IEEE Workshop on Underwater Acoustic Signal Processing, Fall 2005
Title: Fading Channel Capacity and Passive Sonar Resolution
Author: John R. Buck

Passive sonar algorithms process the pressure field observed on an array of hydrophones and estimate the location of the acoustic source from this information and knowledge of the acoustic environment. Historically, the performance of passive sonar algorithms has been quantified in terms of the mean squared error between the estimated source location and its true location. An alternative perspective is to divide the search region in disjoint partitions, then attempt to assign the source to the correct partition with the minimum probability of error ( Pe ). Within this perspective, information theory provides important necessary conditions characterizing the tradeoff between the SNR and the number of partitions if the sources are to be assigned to the correct partition with arbitrarily small Pe. Previous work [Buck, IEEE Proc. SAM 2002] described how to compute these performance bounds for a given environment and array geometry.

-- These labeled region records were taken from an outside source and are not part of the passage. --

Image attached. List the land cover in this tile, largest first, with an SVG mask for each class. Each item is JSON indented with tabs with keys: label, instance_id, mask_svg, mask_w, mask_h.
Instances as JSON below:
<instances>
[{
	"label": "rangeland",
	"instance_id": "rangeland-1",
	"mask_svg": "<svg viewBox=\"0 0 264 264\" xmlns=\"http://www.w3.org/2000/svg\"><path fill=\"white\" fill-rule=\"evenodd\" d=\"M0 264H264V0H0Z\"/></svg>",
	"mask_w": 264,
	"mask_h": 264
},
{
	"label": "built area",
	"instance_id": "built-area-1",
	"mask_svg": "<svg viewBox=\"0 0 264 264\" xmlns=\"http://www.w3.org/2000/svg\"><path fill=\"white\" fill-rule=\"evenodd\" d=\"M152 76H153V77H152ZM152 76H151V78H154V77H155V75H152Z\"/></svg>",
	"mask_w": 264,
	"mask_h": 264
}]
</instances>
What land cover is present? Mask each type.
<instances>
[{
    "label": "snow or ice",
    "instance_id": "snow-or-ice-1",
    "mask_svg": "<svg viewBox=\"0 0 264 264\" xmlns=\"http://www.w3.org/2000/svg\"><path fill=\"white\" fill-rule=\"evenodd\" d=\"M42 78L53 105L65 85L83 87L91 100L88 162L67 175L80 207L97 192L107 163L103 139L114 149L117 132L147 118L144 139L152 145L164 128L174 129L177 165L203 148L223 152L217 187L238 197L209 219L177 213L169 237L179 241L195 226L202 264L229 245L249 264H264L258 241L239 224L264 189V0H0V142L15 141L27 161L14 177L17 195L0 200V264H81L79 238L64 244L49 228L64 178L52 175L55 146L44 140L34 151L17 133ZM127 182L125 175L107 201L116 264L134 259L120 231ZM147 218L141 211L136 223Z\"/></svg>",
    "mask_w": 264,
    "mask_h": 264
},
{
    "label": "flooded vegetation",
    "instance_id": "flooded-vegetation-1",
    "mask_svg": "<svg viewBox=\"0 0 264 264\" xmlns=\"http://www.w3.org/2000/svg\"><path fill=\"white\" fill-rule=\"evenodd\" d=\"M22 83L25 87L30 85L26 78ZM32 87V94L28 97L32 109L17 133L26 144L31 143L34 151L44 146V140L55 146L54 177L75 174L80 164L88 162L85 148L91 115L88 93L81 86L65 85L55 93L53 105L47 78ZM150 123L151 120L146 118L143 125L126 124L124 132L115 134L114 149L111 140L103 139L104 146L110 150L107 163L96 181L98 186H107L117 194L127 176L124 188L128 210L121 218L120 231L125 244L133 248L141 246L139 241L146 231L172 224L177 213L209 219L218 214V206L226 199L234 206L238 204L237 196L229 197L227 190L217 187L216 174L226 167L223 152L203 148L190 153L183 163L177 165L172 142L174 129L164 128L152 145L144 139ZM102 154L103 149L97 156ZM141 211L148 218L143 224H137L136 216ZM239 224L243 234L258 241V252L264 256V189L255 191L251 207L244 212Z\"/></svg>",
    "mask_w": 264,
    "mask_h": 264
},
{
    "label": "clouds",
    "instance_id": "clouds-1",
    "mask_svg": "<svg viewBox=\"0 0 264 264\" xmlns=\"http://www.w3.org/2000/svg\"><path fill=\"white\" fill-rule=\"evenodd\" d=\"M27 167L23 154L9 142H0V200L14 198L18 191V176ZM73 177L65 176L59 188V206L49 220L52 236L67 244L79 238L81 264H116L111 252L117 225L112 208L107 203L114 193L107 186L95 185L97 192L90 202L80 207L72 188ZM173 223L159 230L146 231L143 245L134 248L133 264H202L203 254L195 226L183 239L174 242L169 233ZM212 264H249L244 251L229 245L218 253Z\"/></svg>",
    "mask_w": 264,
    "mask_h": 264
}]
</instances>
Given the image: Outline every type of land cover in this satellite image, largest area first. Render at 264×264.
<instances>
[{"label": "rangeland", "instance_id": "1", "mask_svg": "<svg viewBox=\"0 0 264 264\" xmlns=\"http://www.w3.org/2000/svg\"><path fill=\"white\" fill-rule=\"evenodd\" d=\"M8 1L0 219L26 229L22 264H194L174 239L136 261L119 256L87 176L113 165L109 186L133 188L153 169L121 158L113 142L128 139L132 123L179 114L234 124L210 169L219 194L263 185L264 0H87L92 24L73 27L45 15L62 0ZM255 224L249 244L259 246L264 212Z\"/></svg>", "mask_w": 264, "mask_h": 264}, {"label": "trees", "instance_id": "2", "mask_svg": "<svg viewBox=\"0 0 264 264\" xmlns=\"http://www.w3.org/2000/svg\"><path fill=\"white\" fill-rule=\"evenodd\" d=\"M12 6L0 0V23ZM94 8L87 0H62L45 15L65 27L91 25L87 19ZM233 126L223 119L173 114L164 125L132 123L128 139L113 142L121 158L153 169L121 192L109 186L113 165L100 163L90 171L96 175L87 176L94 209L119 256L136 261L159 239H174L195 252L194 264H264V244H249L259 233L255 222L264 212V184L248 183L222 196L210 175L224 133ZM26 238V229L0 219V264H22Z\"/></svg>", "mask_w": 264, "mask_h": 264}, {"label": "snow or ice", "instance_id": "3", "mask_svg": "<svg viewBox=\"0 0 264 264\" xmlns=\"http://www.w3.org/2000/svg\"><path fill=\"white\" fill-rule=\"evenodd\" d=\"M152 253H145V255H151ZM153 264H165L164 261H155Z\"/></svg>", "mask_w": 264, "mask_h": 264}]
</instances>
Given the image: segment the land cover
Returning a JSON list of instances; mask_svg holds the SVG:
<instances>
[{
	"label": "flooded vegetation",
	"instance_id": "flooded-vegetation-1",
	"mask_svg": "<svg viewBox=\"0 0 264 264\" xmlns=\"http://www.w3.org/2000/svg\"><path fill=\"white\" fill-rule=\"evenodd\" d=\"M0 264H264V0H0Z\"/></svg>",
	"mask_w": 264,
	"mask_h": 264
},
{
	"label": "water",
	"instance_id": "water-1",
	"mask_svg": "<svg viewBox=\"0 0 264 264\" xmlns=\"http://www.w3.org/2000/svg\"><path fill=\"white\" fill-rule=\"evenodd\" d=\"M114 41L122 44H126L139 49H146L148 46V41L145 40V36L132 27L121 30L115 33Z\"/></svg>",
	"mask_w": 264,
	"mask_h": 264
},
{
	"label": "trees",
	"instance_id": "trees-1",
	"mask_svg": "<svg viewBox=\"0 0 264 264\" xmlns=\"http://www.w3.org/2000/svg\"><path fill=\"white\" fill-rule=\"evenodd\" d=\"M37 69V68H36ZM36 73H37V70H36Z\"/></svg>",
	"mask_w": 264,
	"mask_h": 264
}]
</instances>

A shortcoming of the approach described in [Buck, IEEE Proc. SAM 2002] was that the source level was presumed to be known. In practice, the absolute level of the acoustic source would not be known. This restriction can be mapped onto the fading channel problem in communication theory. Recent results [Abou-Faycal et. al, IEEE Trans. Info. Th., May 2001] presented upper bounds on the channel capacity for a fading channel. For the SNRs typical in passive sonar, there is much less mutual information available for the unknown source level scenario than the previously presented known source level scenario. This implies substantially less resolution is possible while achieving arbitrarily small Pe. Results will be presented from typical shallow water environments contrasting the unknown source level case with the known source level case for single-frequency stationary sources.